### Activity
Write out, word for word, every line in the data below from the one containing "external: true" to the one containing "refer to it", both of them included.

╭─ Records

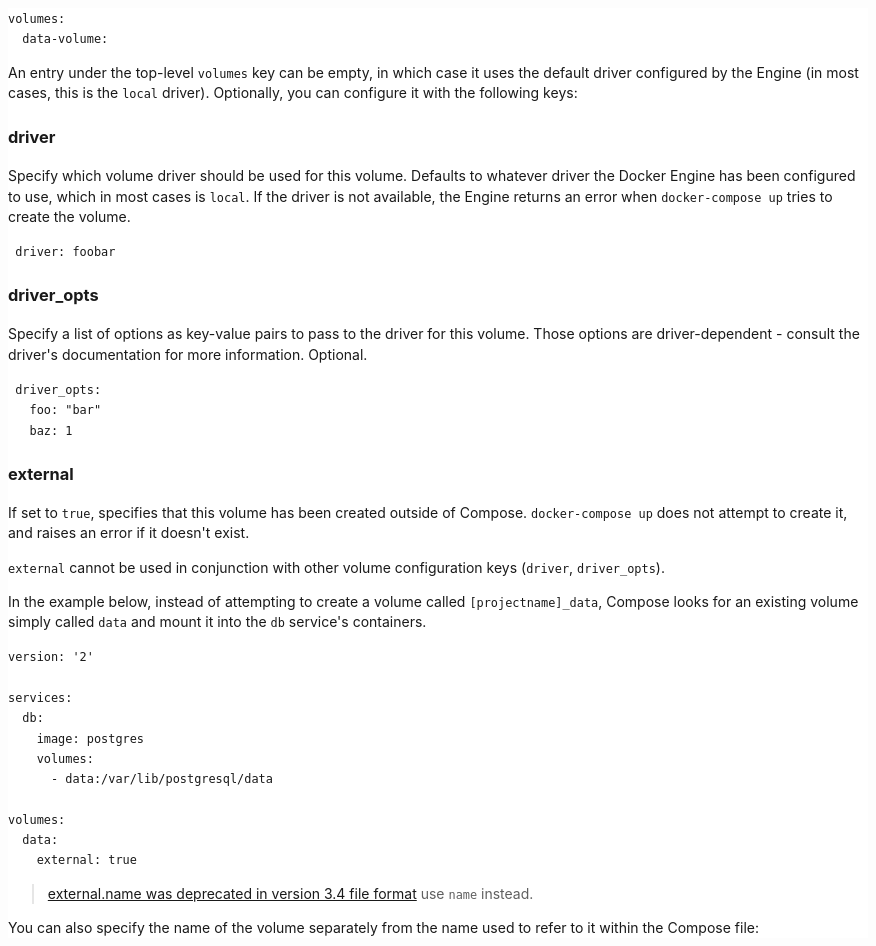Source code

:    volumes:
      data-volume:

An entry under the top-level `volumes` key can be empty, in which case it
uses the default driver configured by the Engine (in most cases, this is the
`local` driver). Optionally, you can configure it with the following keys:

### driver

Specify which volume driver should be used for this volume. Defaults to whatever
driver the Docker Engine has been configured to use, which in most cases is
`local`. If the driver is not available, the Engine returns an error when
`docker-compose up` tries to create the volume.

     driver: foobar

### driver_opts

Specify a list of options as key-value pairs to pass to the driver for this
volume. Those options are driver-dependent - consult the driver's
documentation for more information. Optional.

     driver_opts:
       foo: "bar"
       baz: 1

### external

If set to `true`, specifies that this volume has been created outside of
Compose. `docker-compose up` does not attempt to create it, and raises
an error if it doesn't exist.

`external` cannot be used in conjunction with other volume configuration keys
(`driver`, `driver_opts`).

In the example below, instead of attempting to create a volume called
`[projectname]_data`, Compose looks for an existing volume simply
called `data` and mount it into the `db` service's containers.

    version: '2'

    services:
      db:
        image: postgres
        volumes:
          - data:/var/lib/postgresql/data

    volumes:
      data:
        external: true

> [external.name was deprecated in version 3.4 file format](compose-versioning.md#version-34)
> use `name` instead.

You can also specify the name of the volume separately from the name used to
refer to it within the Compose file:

╰─
╭─ Records

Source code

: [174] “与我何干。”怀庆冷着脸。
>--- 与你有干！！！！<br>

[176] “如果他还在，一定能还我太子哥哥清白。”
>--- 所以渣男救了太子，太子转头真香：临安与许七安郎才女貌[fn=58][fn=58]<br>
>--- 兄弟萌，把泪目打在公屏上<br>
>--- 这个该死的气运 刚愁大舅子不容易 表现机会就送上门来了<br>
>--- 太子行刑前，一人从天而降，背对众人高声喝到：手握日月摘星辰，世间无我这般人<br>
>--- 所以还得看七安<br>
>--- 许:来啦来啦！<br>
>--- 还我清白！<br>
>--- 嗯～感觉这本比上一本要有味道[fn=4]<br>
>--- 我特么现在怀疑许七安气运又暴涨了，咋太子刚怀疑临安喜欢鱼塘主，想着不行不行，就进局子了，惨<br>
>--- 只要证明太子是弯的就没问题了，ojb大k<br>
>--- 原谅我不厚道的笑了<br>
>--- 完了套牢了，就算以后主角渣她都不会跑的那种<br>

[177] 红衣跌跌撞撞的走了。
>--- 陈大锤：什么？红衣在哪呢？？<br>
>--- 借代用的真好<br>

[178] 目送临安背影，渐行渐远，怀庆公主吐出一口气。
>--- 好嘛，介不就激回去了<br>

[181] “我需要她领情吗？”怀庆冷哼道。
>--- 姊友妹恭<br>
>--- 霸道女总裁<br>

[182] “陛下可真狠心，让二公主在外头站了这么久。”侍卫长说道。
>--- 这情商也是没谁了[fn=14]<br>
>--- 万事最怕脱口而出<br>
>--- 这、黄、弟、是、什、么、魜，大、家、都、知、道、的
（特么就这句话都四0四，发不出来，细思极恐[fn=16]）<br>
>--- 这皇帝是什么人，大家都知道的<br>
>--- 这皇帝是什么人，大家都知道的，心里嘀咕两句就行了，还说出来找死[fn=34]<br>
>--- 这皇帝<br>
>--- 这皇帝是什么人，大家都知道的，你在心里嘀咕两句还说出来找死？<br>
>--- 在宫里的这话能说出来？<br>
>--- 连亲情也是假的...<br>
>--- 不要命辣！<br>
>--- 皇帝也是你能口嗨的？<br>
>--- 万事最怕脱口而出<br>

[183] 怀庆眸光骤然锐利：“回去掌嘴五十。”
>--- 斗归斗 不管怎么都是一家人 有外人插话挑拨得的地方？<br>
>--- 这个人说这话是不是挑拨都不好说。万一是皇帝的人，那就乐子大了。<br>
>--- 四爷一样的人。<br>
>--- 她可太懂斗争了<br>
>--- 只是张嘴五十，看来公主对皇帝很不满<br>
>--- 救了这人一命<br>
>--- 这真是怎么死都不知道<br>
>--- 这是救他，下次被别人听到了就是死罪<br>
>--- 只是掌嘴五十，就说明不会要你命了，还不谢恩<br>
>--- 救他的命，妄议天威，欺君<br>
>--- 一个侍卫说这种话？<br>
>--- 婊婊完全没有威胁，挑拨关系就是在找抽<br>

╰─

### Output for this task
        external: true

> [external.name was deprecated in version 3.4 file format](compose-versioning.md#version-34)
> use `name` instead.

You can also specify the name of the volume separately from the name used to
refer to it within the Compose file:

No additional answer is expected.